偷懒,并且直接用知识蒸馏技术,使用ResNet18作为教师模型,SqueezeNet1.0作为学生模型,简单方便,当然,直接卷,效果不一定好,在这里只是作为参考,后续可以自己加入其他特征干扰。

import torch
import torch.nn as nn
from torchvision import models

class ModelFactory:
    @staticmethod
    def build_teacher():
        model = models.resnet18(weights=models.ResNet18_Weights.DEFAULT)
        model.fc = nn.Linear(model.fc.in_features, 2)
        return model
    
    @staticmethod
    def build_student():
        model = models.squeezenet1_0(weights=models.SqueezeNet1_0_Weights.DEFAULT)
        model.classifier[1] = nn.Conv2d(512, 2, kernel_size=(1,1))
        return model

    @staticmethod
    def wrap_model(model, device, gpu):
        """将模型包装为分布式并行模型"""
        model = model.to(device)
        return torch.nn.parallel.DistributedDataParallel(model, device_ids=[gpu])

4.2 分布式训练初始化 (dist_utils.py)

目前用的是nccl方式,有其他好的方式请告知我,不尽感激。

import os
import torch
import torch.distributed as dist
import datetime

def setup_distributed(gpu, args):
    """初始化分布式训练环境"""
    try:
        dist.init_process_group(
            backend='nccl',
            init_method=args.dist_url,
            world_size=args.world_size,
            rank=gpu,
            timeout=datetime.timedelta(seconds=600)
        )
        torch.cuda.set_device(gpu)
        device = torch.device(f'cuda:{gpu}')
        return device
    except RuntimeError as e:
        print(f"[Rank {gpu}] Distributed init failed: {str(e)}")
        raise

4.3 数据加载 (data_utils.py)

直接输入处理后对应的数据目录

from torchvision import datasets
from torch.utils.data import DataLoader, DistributedSampler

class DataLoaderFactory:
    def __init__(self, args):
        self.args = args
        self.num_workers = 8
        
    def create_loaders(self, train_dir, test_dir, transform):
        """创建分布式数据加载器"""
        train_set = datasets.ImageFolder(train_dir, transform=transform)
        test_set = datasets.ImageFolder(test_dir, transform=transform)
        
        train_sampler = DistributedSampler(
            train_set, num_replicas=self.args.world_size, rank=self.args.rank)
        test_sampler = DistributedSampler(
            test_set, num_replicas=self.args.world_size, rank=self.args.rank, shuffle=False)
            
        train_loader = DataLoader(
            train_set, batch_size=self.args.batch_size,
            sampler=train_sampler, num_workers=self.num_workers, pin_memory=True)
            
        test_loader = DataLoader(
            test_set, batch_size=self.args.batch_size,
            sampler=test_sampler, num_workers=self.num_workers, pin_memory=True)
            
        return train_loader, test_loader, len(train_set), len(test_set)

4.4 训练逻辑 (train_utils.py)

常规的训练逻辑,损失以及蒸馏温度都是正常设置,并无其他说明,后续如果效果不好,需要重点调参。

import os
import torch
import torch.nn as nn
import torch.optim as optim
from torch.optim.lr_scheduler import StepLR

# ... 保留原有导入 ...
from torchvision import transforms
import datetime

class Trainer:
    def __init__(self, student, teacher, device, gpu, args):
        """初始化训练组件"""
        self.student = student
        self.teacher = teacher.eval()  # 教师模型固定为评估模式
        self.device = device
        self.gpu = gpu
        self.args = args
        
        # 优化器配置
        self.criterion = nn.CrossEntropyLoss().to(device)
        self.optimizer = optim.Adam(student.parameters(), lr=args.lr)
        self.scheduler = StepLR(self.optimizer, 
                               step_size=args.step_size,
                               gamma=args.gamma)
        self.best_acc = 0.0
        
        # 模型保存配置
        self.model_dir = "models"
        os.makedirs(self.model_dir, exist_ok=True)

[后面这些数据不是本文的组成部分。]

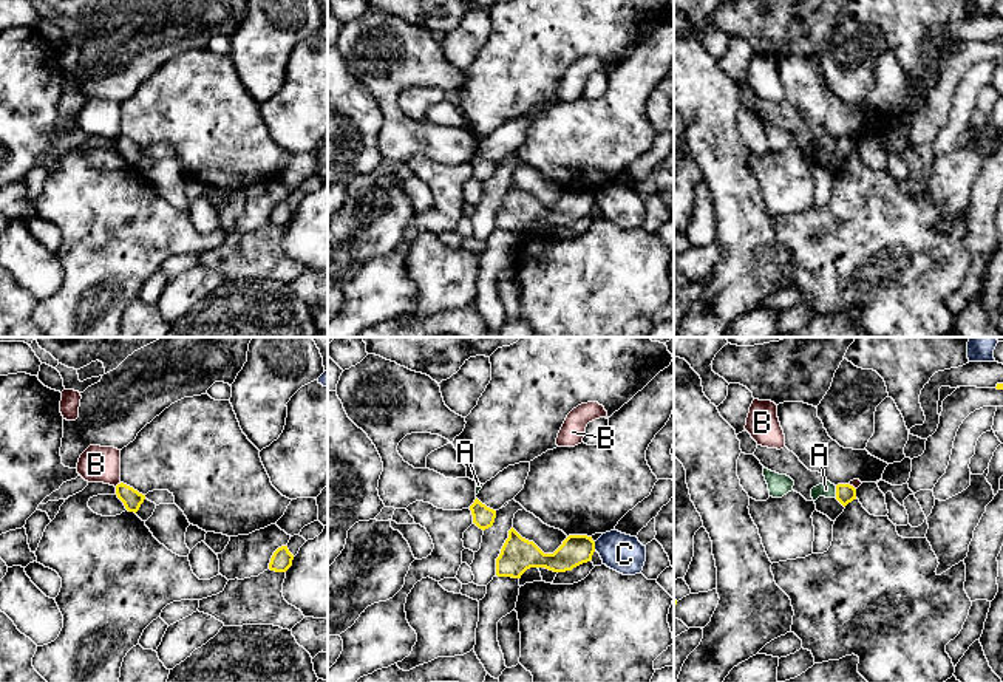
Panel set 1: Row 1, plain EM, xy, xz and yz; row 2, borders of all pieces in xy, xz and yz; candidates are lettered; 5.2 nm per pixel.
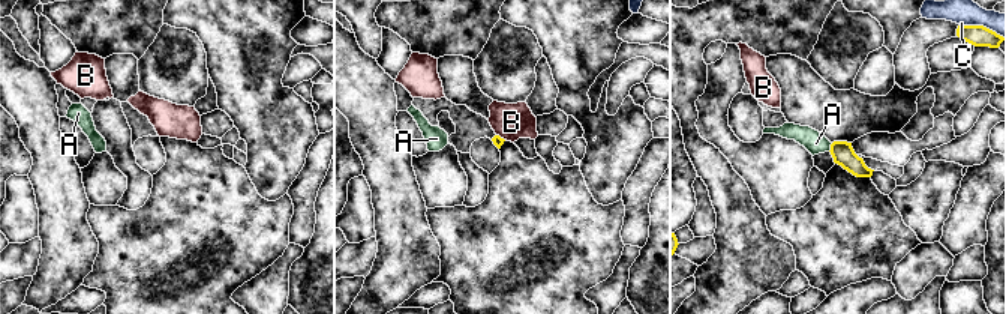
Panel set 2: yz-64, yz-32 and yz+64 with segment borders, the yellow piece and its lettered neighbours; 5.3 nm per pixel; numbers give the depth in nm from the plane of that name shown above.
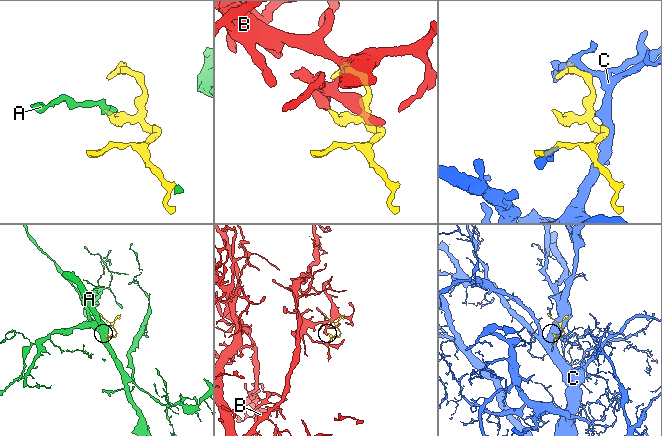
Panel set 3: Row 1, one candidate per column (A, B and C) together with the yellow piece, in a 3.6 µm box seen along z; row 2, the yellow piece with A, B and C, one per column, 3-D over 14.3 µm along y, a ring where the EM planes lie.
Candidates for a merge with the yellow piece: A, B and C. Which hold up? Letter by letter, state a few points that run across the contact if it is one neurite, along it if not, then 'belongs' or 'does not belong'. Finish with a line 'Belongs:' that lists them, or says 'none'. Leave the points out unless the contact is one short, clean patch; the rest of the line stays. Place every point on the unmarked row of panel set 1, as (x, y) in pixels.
A: line yz (846, 147), (836, 146), (826, 143); belongs
B: line xy (121, 136), (115, 139); does not belong
C: does not belong
Belongs: A

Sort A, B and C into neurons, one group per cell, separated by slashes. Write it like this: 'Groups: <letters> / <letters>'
Groups: A / B / C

    def _compute_loss(self, student_out, teacher_out, targets):
        """计算蒸馏损失"""
        # KL散度损失
        kl_loss = nn.KLDivLoss(reduction='batchmean')(
            torch.log_softmax(student_out/self.args.T, dim=1),
            torch.softmax(teacher_out/self.args.T, dim=1)
        ) * (self.args.T ** 2)
        
        # 交叉熵损失
        ce_loss = self.criterion(student_out, targets)
        
        return self.args.alpha * kl_loss + (1 - self.args.alpha) * ce_loss

    def train_epoch(self, train_loader, epoch):
        """完整训练逻辑"""
        self.student.train()
        total_loss = 0.0
        correct = 0
        total = 0
        
        for batch_idx, (data, target) in enumerate(train_loader):
            data, target = data.to(self.device), target.to(self.device)
            
            self.optimizer.zero_grad()
            
            # 前向传播
            student_out = self.student(data)
            with torch.no_grad():
                teacher_out = self.teacher(data)
            
            # 计算损失
            loss = self._compute_loss(student_out, teacher_out, target)
            
            # 反向传播
            loss.backward()
            self.optimizer.step()
            
            # 统计指标
            total_loss += loss.item()
            _, predicted = student_out.max(1)
            total += target.size(0)
            correct += predicted.eq(target).sum().item()
            
            # 主进程打印日志
            if self.gpu == 0 and batch_idx % 200 == 0:
                avg_loss = total_loss / (batch_idx + 1)
                acc = 100. * correct / total
                print(f'Epoch {epoch} Batch {batch_idx}/{len(train_loader)} '
                      f'Loss: {avg_loss:.4f} | Acc: {acc:.2f}%')
        
        return {
            'loss':total_loss / len(train_loader),
            'accuracy': 100. * correct / total
            }

    def validate(self, val_loader):
        """完整验证逻辑"""
        self.student.eval()
        total_loss = 0.0
        correct = 0
        total = 0
        
        with torch.no_grad():
            for data, target in val_loader:
                data, target = data.to(self.device), target.to(self.device)
                outputs = self.student(data)
                loss = self.criterion(outputs, target)
                
                total_loss += loss.item()
                _, predicted = outputs.max(1)
                total += target.size(0)
                correct += predicted.eq(target).sum().item()
        
        accuracy = 100. * correct / total
        avg_loss = total_loss / len(val_loader)
        
        if self.gpu == 0:
            print(f'Validation Loss: {avg_loss:.4f} | Acc: {accuracy:.2f}%')
        
        return accuracy

    def save_checkpoint(self, epoch, acc, is_best=False):
        """改进的模型保存方法"""
        if self.gpu != 0:  # 仅主进程保存
            return
        
        state = {
            'epoch': epoch,
            'accuracy': acc,
            'student_state_dict': self.student.module.state_dict(),
            'optimizer_state_dict': self.optimizer.state_dict(),
            'scheduler_state_dict': self.scheduler.state_dict()
        }
        
        filename = f"checkpoint_epoch_{epoch}.pth" if not is_best else "best_model.pth"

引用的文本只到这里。